More importantly, it is vital that older people still use protection when they are sexually intimate because STDs/STIs don’t discriminate against age. In 2019, 4 percent of 55+ year-olds living with HIV had sex with someone without protection in the last 12 months, according to the CDC. In 2021, adults over 50 years old accounted for 16 percent of the new HIV cases in the U.S. Also, when older adults (50+) find out that they are HIV positive, they are twice as likely to be in Stage 3 of the virus as compared to people who are 25-34 years old, according to Budak and Spach (2023).
It’s imperative that older adults still practice safe sex. Assuming that they are not HIV positive could be a life-changing assumption, especially considering that antiretroviral medications are helping us live longer with HIV.
Minor Intimacy Themes
If I could cover all of the minor plots in Moving On that featured intimacy themes, this would be a five-part series. As you watch the movie, take note of the following nuanced intimacy themes in older adults:
- the lack of emotional intimacy in Evelyn's life
- the impact of Evelyn's wife's death
- the relationship Claire has with her dog
- Evelyn's absence of social relationships and support in an independent-living community
- the gaslighting experience Evelyn had with Howard and his daughter
- the emotional intimacy Evelyn establishes with a younger boy who is interested in cross-dressing (or maybe questioning his gender identity)

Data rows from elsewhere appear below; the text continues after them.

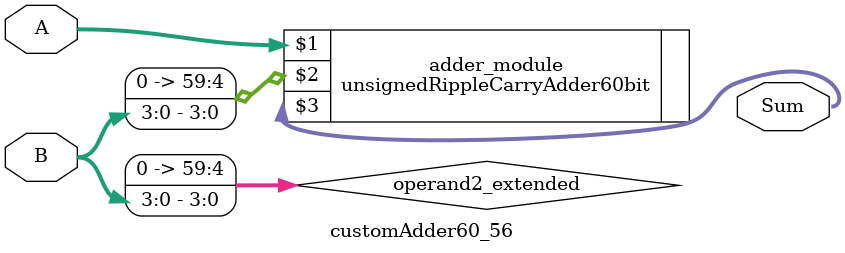
<source format=v>
module customAdder60_56(
                        input [59 : 0] A,
                        input [3 : 0] B,
                        
                        output [60 : 0] Sum
                );

        wire [59 : 0] operand2_extended;
        
        assign operand2_extended =  {56'b0, B};
        
        unsignedRippleCarryAdder60bit adder_module(
            A,
            operand2_extended,
            Sum
        );
        
        endmodule
        
</source>
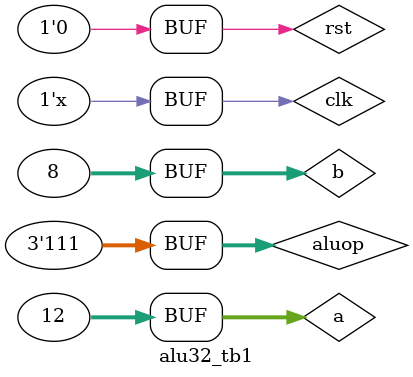
<source format=v>
`define DELAY 30
module alu32_tb1();

reg signed [31:0] a, b;
reg [2:0] aluop;
reg clk, rst;

wire signed [31:0] result;

alu32 alu(clk, rst, a, b, aluop, result);

initial begin

a = 12;
b = 8;

aluop[2] = 0;	aluop[1] = 0; aluop[0] = 0;	 
#`DELAY;

aluop[2] = 0;	aluop[1] = 0; aluop[0] = 1;	 
#`DELAY;

aluop[2] = 0;	aluop[1] = 1; aluop[0] = 0;
a = 12;
b = 8;
clk = 1'b0;
rst = 1;
#4
rst = 0;
#230	 
#`DELAY;

aluop[2] = 0;	aluop[1] = 1; aluop[0] = 1;	 
#`DELAY;

aluop[2] = 1;	aluop[1] = 0; aluop[0] = 0;	 
#`DELAY;

aluop[2] = 1;	aluop[1] = 0; aluop[0] = 1;	 
#`DELAY;

aluop[2] = 1;	aluop[1] = 1; aluop[0] = 0;	 
#`DELAY;

aluop[2] = 1;	aluop[1] = 1; aluop[0] = 1;	 
#`DELAY;

end

always
	begin
		#2 clk = ~clk;
	end
 
initial begin
$monitor("\ntime = %1d\nALUOP = %3b (decimal= %1d)\na = %32b (decimal= %1d)\nb = %32b (decimal= %1d) \nresult = %32b (decimal = %1d)",
 $time, aluop, aluop, a, a, b, b, result, result);
end
endmodule

</source>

Stay tuned for Intimacy Reels with DrC: Movie Analysis of Moving On (Pt. 2)
ABC7 NY (2019, October 29). 67-year-old woman gives birth after getting pregnant 'naturally,' Chinese media reports. https://abc7ny.com/67-year-old-gives-birth-oldest-pregnant-woman-baby-t…
Budak, J.Z. & Spach, D.H. (2023). HIV in older adults. https://www.hiv.uw.edu/go/key-populations/hiv-older-patients/core-conce…
Centers for Disease Control and Prevention (2022). Behavioral and clinical characteristics of persons with diagnosed HIV infection--Medical monitoring project, United States 2021 cycle (June 2021-May 2022). HIV Surveillance Special Report 32.